We present a novel approach to localize partially-inserted needles in 3D ultrasound volume with high precision using convolutional neural networks. We propose two methods based on patch classification and semantic segmentation of the needle from orthogonal 2D cross-sections extracted from the volume. For patch classification, each voxel is classified from locally-extracted raw data of three orthogonal planes centered on it. We propose a bootstrap re-sampling approach to enhance the training in our highly imbalanced data. For semantic segmentation, parts of a needle are detected in cross-sections perpendicular to the lateral and elevational axes. We propose to exploit the structural information in the data with a novel thick-slice processing approach for efficient modeling of the context.

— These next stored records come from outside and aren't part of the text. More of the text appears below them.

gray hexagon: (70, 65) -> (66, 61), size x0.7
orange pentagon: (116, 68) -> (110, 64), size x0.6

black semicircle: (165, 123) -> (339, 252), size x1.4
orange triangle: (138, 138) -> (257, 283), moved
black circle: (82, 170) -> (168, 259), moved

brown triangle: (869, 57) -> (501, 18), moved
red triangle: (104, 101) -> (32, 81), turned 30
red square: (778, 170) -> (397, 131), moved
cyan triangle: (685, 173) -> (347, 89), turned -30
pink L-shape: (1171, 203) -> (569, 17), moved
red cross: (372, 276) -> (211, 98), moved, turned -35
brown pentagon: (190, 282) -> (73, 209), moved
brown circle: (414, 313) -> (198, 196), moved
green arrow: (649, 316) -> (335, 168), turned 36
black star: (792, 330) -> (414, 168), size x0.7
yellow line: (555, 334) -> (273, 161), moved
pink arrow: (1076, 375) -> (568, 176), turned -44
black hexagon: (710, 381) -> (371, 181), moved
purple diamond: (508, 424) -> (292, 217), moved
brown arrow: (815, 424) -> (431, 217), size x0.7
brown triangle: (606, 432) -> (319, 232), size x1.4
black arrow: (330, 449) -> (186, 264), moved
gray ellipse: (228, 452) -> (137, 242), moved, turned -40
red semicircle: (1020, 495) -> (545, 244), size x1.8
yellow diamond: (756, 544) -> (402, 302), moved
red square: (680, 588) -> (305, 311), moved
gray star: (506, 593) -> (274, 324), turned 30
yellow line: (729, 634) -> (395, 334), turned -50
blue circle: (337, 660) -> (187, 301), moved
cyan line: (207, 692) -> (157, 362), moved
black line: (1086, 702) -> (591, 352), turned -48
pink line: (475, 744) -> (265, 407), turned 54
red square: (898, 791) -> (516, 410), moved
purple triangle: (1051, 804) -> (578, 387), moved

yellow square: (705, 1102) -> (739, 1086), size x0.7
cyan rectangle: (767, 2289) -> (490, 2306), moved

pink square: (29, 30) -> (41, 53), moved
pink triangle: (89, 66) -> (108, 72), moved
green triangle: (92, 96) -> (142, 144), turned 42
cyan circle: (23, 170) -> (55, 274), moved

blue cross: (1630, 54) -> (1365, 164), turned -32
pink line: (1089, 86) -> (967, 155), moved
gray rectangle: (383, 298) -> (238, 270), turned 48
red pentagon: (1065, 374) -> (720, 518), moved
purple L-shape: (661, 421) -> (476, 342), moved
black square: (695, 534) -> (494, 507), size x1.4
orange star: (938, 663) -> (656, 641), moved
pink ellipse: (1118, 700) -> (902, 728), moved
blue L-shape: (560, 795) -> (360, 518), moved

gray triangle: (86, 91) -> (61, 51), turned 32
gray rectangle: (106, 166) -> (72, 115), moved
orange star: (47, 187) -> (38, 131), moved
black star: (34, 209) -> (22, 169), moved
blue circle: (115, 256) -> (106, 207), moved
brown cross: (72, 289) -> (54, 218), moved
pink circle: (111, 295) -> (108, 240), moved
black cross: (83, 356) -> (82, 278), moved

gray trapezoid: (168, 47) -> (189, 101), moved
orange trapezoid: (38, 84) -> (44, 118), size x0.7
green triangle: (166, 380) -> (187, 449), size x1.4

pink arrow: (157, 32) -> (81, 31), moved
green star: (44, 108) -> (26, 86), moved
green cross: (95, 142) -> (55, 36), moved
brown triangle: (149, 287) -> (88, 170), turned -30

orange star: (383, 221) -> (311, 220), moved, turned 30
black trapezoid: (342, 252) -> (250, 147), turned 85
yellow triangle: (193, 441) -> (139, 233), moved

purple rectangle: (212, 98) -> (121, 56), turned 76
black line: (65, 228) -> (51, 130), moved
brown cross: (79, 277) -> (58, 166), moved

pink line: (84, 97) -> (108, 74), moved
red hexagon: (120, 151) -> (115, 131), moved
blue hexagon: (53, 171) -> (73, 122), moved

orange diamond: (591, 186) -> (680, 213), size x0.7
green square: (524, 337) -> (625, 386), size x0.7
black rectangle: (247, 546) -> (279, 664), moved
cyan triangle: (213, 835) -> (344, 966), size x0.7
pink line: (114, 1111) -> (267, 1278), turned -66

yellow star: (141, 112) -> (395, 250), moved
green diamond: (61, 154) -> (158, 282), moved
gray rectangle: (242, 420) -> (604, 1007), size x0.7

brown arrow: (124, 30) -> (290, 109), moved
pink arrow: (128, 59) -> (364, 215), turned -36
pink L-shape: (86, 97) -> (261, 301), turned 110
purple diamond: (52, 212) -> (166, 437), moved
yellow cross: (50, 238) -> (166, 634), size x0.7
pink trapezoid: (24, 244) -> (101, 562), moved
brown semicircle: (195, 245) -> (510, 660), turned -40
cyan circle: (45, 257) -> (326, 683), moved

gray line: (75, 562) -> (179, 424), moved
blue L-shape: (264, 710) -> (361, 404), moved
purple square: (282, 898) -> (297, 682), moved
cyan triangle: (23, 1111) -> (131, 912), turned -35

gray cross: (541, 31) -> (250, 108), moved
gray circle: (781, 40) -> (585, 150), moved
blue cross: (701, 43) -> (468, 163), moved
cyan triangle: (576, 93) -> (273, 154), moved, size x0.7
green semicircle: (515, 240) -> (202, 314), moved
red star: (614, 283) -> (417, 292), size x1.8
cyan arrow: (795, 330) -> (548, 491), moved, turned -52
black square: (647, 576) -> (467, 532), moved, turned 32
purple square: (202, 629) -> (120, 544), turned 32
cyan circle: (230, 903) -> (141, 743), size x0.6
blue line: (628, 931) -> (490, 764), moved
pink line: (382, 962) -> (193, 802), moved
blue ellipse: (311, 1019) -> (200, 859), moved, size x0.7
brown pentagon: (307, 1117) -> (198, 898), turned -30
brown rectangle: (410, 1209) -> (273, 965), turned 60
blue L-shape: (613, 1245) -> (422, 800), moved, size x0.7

Our introduced methods successfully detect 17G and 22G needles with a single trained network, showing a robust generalized approach. Extensive ex-vivo evaluations on datasets of chicken breast and porcine leg show 80% and 84% F1-scores, respectively. Furthermore, very short needles are detected with tip localization errors of less than 0.7 mm for lengths of only 5 mm and 10 mm at 0.2 mm and 0.36 mm voxel sizes, respectively.
Our method is able to accurately detect even very short needles, ensuring that the needle and its tip are maximally visible in the visualized plane during the entire intervention, thereby eliminating the need for advanced bi-manual coordination of the needle and transducer.